Enter the mafiya. It has been estimated that 80 percent of Russian businesses pay dan' ("tribute,"or protection money) to a krysha ("roof," or racket), but the real number is probably higher; one may assume that any business operating openly has a krysha. (Entrepreneurs providing clandestine services are less likely to run into trouble.) Mafiozy approach businesses directly, visiting in groups of three or four; one of them speaks in a friendly manner, warning directors that they must pay dan'—15 to 20 percent of their company's gross earnings—or suffer violence at the hands of unnamed gangs. If the mafiozy operate under the guise of a security agency, they may insist that the director sign a contract—a ruse that has deceived some businesses into relinquishing control of their bank accounts. Once a business has acquired a krysha, it must resist the advances of rival gangs or risk falling prey to razborki—a settling of scores over territory. If businesses refuse to pay, which is rare now, the thugs mount an escalating campaign of pressure, starting with verbal threats, moving on to beating and kidnapping, and ending with well-placed bullets or the torture of loved ones or a bomb placed by the door of the businessman's apartment.

Read the rest.

Larry Hart said...

Reality has a liberal bias:

https://www.electoral-vote.com/evp2018/Senate/Maps/Sep29.html#item-2

Fox News (sic) is angry that so much of the coverage has portrayed Ford as calm, and Kavanaugh as angry. "These photos are the perfect liberal narrative. You see the calm, law-abiding, liberal accuser and the angry conservative defendant," they write, directing particular ire toward the front page of the New York Times.

Larry Hart said...

Presented without further comment except the bolding of the concluding sentence...
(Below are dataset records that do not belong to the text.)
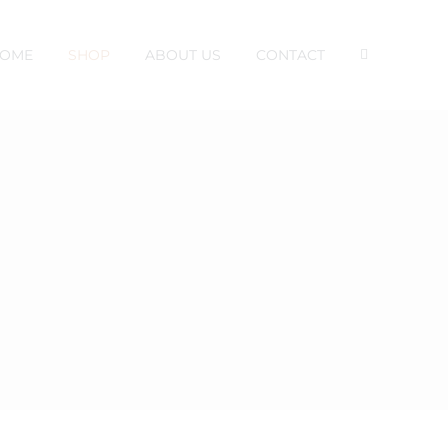
OME
SHOP
ABOUT US
CONTACT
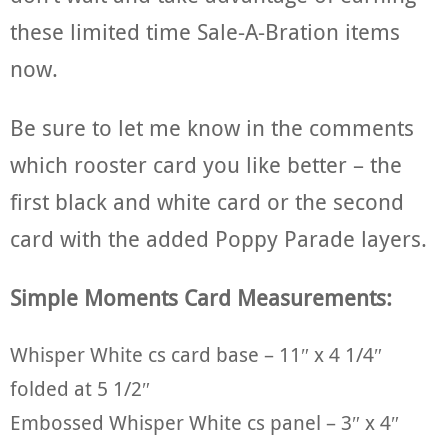
these limited time Sale-A-Bration items
now.
Be sure to let me know in the comments
which rooster card you like better – the
first black and white card or the second
card with the added Poppy Parade layers.
Simple Moments Card Measurements:
Whisper White cs card base – 11″ x 4 1/4″
folded at 5 1/2″
Embossed Whisper White cs panel – 3″ x 4″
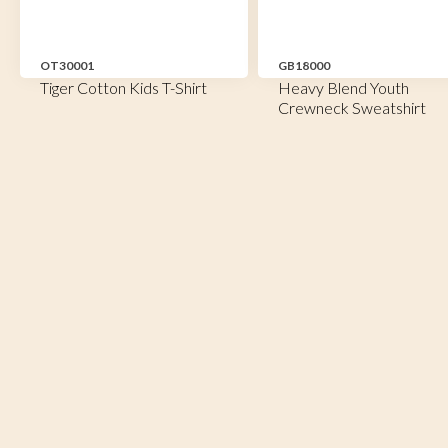
OT30001
GB18000
Tiger Cotton Kids T-Shirt
Heavy Blend Youth
Crewneck Sweatshirt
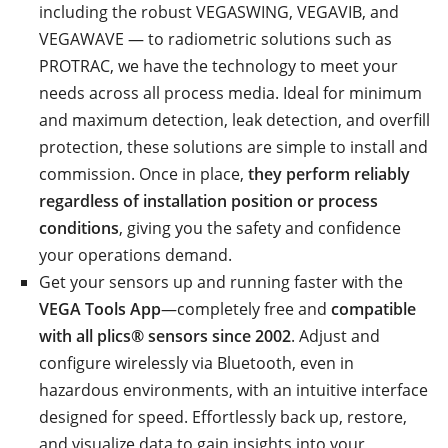
including the robust VEGASWING, VEGAVIB, and
VEGAWAVE — to radiometric solutions such as
PROTRAC, we have the technology to meet your
needs across all process media. Ideal for minimum
and maximum detection, leak detection, and overfill
protection, these solutions are simple to install and
commission. Once in place,
they perform reliably
regardless of installation position or process
conditions
, giving you the safety and confidence
your operations demand.
Get your sensors up and running faster with the
VEGA Tools App
—completely free and
compatible
with all plics® sensors since 2002
. Adjust and
configure wirelessly via Bluetooth, even in
hazardous environments, with an intuitive interface
designed for speed. Effortlessly back up, restore,
and visualize data to gain insights into your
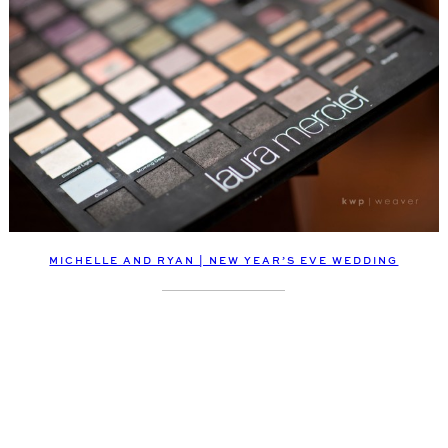
MICHELLE AND RYAN | NEW YEAR’S EVE WEDDING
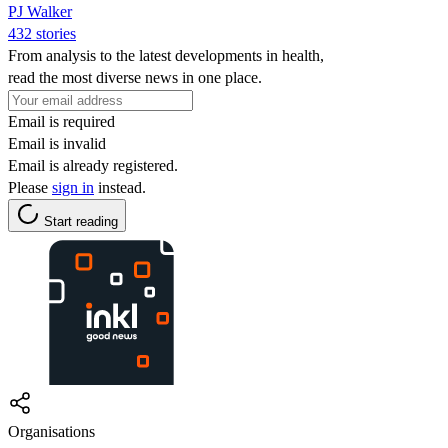
PJ Walker
432 stories
From analysis to the latest developments in health,
read the most diverse news in one place.
Email is required
Email is invalid
Email is already registered.
Please
sign in
instead.
Start reading
Organisations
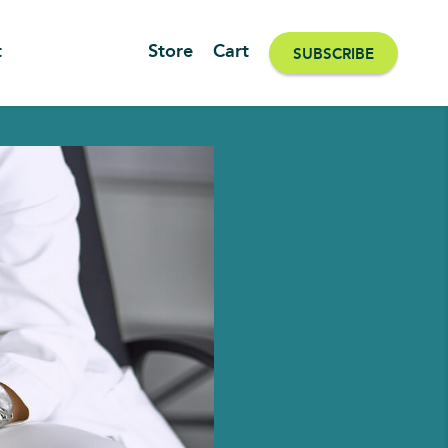
t
Store
Cart
SUBSCRIBE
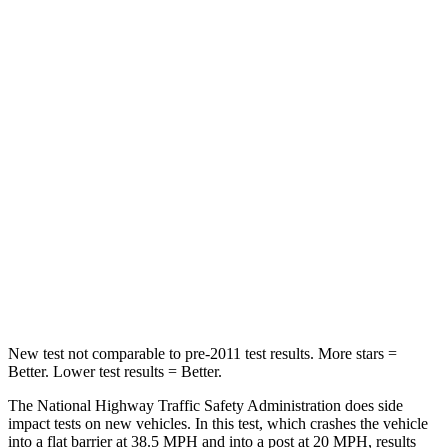
Driver
STARS
5 Stars
5 Stars
Neck Stress
167 lbs.
207 lbs.
Neck Compression
26 lbs.
33 lbs.
Passenger
STARS
5 Stars
5 Stars
Chest Compression
.4 inches
.5 inches
New test not comparable to pre-2011 test results. More stars =
Better. Lower test results = Better.
The National Highway Traffic Safety Administration does side
impact tests on new vehicles. In this test, which crashes the vehicle
into a flat barrier at 38.5 MPH and into a post at 20 MPH, results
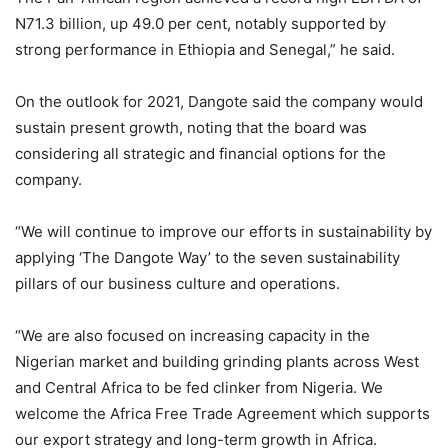
N71.3 billion, up 49.0 per cent, notably supported by
strong performance in Ethiopia and Senegal,” he said.
On the outlook for 2021, Dangote said the company would
sustain present growth, noting that the board was
considering all strategic and financial options for the
company.
“We will continue to improve our efforts in sustainability by
applying ‘The Dangote Way’ to the seven sustainability
pillars of our business culture and operations.
“We are also focused on increasing capacity in the
Nigerian market and building grinding plants across West
and Central Africa to be fed clinker from Nigeria. We
welcome the Africa Free Trade Agreement which supports
our export strategy and long-term growth in Africa.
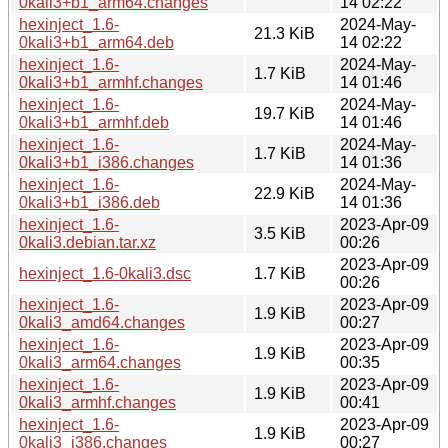
0kali3+b1_arm64.changes
14 02:22
hexinject_1.6-
2024-May-
21.3 KiB
0kali3+b1_arm64.deb
14 02:22
hexinject_1.6-
2024-May-
1.7 KiB
0kali3+b1_armhf.changes
14 01:46
hexinject_1.6-
2024-May-
19.7 KiB
0kali3+b1_armhf.deb
14 01:46
hexinject_1.6-
2024-May-
1.7 KiB
0kali3+b1_i386.changes
14 01:36
hexinject_1.6-
2024-May-
22.9 KiB
0kali3+b1_i386.deb
14 01:36
hexinject_1.6-
2023-Apr-09
3.5 KiB
0kali3.debian.tar.xz
00:26
2023-Apr-09
hexinject_1.6-0kali3.dsc
1.7 KiB
00:26
hexinject_1.6-
2023-Apr-09
1.9 KiB
0kali3_amd64.changes
00:27
hexinject_1.6-
2023-Apr-09
1.9 KiB
0kali3_arm64.changes
00:35
hexinject_1.6-
2023-Apr-09
1.9 KiB
0kali3_armhf.changes
00:41
hexinject_1.6-
2023-Apr-09
1.9 KiB
0kali3_i386.changes
00:27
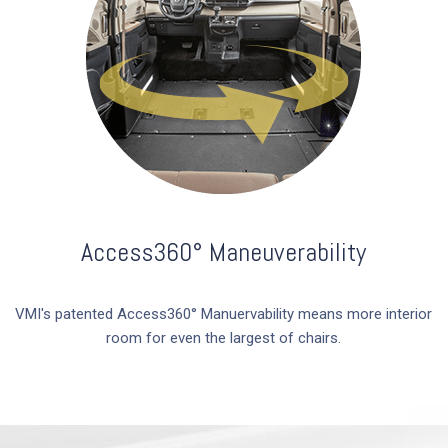
Access360° Maneuverability
VMI's patented Access360­° Manuervability means more interior
room for even the largest of chairs.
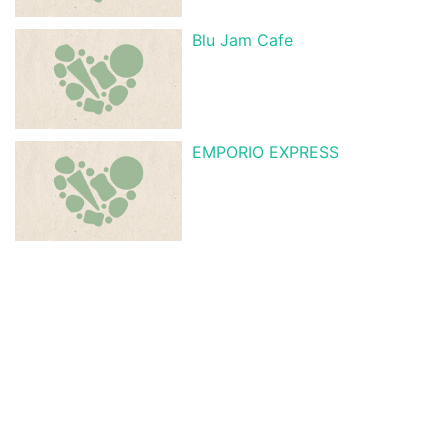
Blu Jam Cafe
EMPORIO EXPRESS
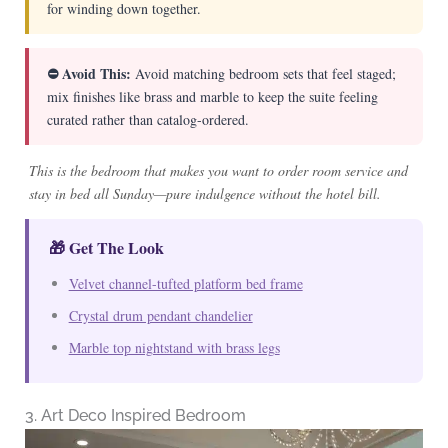
for winding down together.
⛔ Avoid This:
Avoid matching bedroom sets that feel staged;
mix finishes like brass and marble to keep the suite feeling
curated rather than catalog-ordered.
This is the bedroom that makes you want to order room service and
stay in bed all Sunday—pure indulgence without the hotel bill.
🎁 Get The Look
Velvet channel-tufted platform bed frame
Crystal drum pendant chandelier
Marble top nightstand with brass legs
3. Art Deco Inspired Bedroom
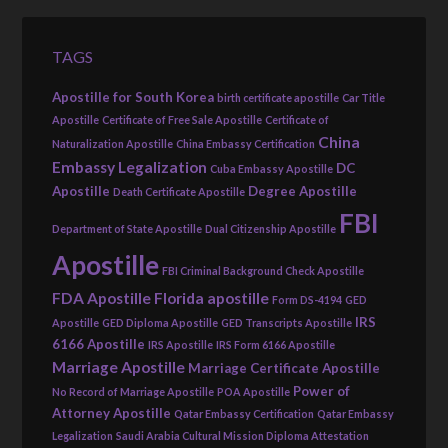
TAGS
Apostille for South Korea
birth certificate apostille
Car Title
Apostille
Certificate of Free Sale Apostille
Certificate of
China
Naturalization Apostille
China Embassy Certification
Embassy Legalization
DC
Cuba Embassy Apostille
Apostille
Degree Apostille
Death Certificate Apostille
FBI
Department of State Apostille
Dual Citizenship Apostille
Apostille
FBI Criminal Background Check Apostille
FDA Apostille
Florida apostille
Form DS-4194
GED
IRS
Apostille
GED Diploma Apostille
GED Transcripts Apostille
6166 Apostille
IRS Apostille
IRS Form 6166 Apostille
Marriage Apostille
Marriage Certificate Apostille
Power of
No Record of Marriage Apostille
POA Apostille
Attorney Apostille
Qatar Embassy Certification
Qatar Embassy
Legalization
Saudi Arabia Cultural Mission Diploma Attestation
https://theweek.com/articles/798507/rage-brett-kavanaugh-implosion-gop

What goes around comes around," said [Brett Kavanaugh] the author of
The Starr Report, implicitly threatening Democrats with future retribution for daring to hold hearings about multiple accusations of sexual assault against him. The most chilling remark he made all day was when he told Democrats, "You sowed the wind for decades to come. I fear that the whole country will reap the whirlwind." This man belongs nowhere near the nation's highest court.

Howard Brazee said...

Let's say the Democrats get the house and maybe the Senate - then the recession comes while Republicans have the presidency.

Who do the voters blame?

Tuna Hunter said...


Reminds me of some retail doublespeak which annoys incessantly!~ Paper towel packages loudly proclaim 6=12!! Toilet paper... 12=18!!! Ridiculous!!!